My aim is to read excel data and then classify each first name as first name, second name as second name and domain as domain variables respectively.
2 Answers
You can iterate over rows with pandas, update data and then save it to excel with pandas again:
import pandas as pd
df = pd.read_excel('input.xlsx', index_col=None)
output = {'0': [], '1': [], '2': [], '3': [], '4': []}
for index, row in df.iterrows():
output['0'].append(f"{row['First']}@{row['Domain']}")
output['1'].append(f"{row['Second']}@{row['Domain']}")
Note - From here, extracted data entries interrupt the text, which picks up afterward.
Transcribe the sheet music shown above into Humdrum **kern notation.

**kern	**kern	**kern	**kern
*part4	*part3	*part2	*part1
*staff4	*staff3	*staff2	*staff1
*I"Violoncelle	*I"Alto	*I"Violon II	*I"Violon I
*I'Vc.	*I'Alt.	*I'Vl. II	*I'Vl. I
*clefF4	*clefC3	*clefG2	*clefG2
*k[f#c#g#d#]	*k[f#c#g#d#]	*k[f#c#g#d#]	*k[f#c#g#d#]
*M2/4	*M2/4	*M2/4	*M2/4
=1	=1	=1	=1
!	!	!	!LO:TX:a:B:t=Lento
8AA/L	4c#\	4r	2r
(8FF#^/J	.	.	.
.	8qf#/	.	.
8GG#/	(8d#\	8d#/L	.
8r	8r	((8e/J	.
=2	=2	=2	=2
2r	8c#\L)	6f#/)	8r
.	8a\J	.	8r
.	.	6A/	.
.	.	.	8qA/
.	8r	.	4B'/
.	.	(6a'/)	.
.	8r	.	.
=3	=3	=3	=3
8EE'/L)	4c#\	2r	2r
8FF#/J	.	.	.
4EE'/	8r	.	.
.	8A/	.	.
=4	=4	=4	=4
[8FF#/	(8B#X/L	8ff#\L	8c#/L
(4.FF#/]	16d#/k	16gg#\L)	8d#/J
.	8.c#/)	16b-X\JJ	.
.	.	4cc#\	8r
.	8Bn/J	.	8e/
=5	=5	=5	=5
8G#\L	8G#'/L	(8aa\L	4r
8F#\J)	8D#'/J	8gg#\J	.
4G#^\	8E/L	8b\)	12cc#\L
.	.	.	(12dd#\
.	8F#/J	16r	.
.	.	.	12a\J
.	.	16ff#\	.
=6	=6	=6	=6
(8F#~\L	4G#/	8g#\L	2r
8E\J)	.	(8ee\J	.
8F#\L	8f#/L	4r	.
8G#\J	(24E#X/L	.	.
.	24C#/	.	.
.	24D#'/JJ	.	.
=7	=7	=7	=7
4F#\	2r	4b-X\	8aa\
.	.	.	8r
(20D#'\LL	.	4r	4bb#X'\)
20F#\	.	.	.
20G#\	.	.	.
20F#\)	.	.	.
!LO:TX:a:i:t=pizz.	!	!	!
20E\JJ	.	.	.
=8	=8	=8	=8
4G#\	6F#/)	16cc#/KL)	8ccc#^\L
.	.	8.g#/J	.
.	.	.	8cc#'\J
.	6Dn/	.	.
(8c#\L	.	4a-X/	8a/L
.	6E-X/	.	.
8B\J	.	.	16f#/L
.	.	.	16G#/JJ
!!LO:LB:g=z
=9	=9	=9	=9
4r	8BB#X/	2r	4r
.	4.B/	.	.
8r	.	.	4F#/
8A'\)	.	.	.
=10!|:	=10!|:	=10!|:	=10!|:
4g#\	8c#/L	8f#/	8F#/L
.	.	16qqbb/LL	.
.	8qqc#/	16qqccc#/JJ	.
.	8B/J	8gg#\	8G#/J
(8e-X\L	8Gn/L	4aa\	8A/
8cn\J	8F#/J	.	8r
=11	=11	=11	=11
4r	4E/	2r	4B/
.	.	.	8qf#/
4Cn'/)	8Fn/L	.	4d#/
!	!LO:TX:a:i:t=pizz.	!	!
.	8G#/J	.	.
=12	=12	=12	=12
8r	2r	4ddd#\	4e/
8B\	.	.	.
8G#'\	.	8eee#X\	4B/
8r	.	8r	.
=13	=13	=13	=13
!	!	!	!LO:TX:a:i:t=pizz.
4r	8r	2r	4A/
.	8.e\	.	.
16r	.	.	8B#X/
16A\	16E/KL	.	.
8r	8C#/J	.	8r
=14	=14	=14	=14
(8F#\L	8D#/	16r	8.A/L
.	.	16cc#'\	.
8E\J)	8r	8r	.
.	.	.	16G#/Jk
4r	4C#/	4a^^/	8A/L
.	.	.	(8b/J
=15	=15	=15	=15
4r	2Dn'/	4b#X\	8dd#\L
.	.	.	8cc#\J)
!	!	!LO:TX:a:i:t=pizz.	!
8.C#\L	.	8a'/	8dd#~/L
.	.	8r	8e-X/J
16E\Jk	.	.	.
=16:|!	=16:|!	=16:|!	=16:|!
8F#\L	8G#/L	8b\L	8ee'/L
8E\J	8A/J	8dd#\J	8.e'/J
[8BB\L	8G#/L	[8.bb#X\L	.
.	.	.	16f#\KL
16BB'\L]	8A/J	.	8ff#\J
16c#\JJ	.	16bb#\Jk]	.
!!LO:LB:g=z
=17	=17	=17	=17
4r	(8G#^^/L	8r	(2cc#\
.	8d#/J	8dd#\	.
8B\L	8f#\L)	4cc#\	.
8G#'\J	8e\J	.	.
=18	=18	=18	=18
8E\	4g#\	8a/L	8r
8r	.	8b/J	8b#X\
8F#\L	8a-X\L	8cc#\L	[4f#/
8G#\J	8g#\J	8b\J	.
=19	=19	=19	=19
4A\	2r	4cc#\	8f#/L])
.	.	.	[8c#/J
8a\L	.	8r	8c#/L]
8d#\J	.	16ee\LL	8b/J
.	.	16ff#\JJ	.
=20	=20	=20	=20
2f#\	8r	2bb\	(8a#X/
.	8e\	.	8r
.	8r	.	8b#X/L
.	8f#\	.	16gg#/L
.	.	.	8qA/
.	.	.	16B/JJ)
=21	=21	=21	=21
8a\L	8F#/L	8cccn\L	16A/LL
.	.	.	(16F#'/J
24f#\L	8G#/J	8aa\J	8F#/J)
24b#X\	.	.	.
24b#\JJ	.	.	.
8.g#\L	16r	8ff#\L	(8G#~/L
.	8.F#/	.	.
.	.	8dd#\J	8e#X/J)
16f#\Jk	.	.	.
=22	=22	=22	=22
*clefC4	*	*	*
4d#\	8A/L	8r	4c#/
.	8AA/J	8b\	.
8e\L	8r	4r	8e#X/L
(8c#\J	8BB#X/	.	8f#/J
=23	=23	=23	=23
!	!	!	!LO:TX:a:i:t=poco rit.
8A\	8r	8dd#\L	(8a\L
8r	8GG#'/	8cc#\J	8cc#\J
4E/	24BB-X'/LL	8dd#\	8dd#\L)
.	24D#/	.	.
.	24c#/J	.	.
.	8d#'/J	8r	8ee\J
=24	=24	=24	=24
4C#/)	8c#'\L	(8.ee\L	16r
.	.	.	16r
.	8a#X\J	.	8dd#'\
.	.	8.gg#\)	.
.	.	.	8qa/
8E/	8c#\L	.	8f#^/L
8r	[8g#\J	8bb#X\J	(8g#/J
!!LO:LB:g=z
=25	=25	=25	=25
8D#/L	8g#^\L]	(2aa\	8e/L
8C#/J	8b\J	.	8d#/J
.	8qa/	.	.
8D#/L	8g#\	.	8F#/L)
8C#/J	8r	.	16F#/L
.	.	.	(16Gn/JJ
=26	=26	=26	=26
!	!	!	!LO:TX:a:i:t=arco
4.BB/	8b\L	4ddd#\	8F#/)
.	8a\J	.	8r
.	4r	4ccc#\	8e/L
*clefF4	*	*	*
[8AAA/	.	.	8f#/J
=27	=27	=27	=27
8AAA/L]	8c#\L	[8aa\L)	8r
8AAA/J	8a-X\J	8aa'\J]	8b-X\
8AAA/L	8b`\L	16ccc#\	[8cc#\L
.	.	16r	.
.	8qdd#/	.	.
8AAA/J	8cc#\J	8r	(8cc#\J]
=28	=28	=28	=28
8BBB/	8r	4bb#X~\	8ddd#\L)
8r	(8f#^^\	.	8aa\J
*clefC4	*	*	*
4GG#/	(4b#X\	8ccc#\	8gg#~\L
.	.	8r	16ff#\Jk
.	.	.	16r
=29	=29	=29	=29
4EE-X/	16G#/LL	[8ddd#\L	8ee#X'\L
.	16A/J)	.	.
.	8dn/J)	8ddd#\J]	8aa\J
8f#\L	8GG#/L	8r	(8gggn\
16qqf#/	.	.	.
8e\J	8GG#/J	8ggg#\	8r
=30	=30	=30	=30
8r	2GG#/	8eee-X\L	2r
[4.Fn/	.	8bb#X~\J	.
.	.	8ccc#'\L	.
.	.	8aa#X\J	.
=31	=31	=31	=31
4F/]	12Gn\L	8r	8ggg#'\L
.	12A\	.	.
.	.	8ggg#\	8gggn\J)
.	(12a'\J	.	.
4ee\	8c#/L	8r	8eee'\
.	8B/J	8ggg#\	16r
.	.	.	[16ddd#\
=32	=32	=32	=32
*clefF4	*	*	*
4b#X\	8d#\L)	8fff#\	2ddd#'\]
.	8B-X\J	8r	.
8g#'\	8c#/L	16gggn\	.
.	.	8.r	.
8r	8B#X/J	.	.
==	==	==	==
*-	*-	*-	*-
output['2'].append(f"{row['First']}{row['Second']}@{row['Domain']}")
output['3'].append(f"{row['First']}.{row['Second']}@{row['Domain']}")
output['4'].append(f"{row['First'][0]}{row['Second']}@{row['Domain']}")
df = pd.DataFrame(output, columns=list(output.keys()))
df.to_excel('output.xlsx')
Output:
3 Comments
confusedcoder
Thanks! but isn't this going to be very inefficient if there are 10,000+ rows? Wouldn't I have to initialize 10k arrays. Is there an faster way for that?
confusedcoder
sorry forgot to tag you
Alderven
sorry, have no idea about faster way of doing it. probably use c++
I understand you want something like that :
df = pandas.read_excel("input.xlsx")
def generate(data):
first,last,domain = data
return [ fl+'@'+domain for fl in \
[first,last,first+last,first+'.'+last,first[0]+last]]
df.apply(generate,'columns',result_type='expand').to_excel("output.xlsx")
the good function to do that is Dataframe.apply. the parameter of generate must be a sequence corresponding to a row.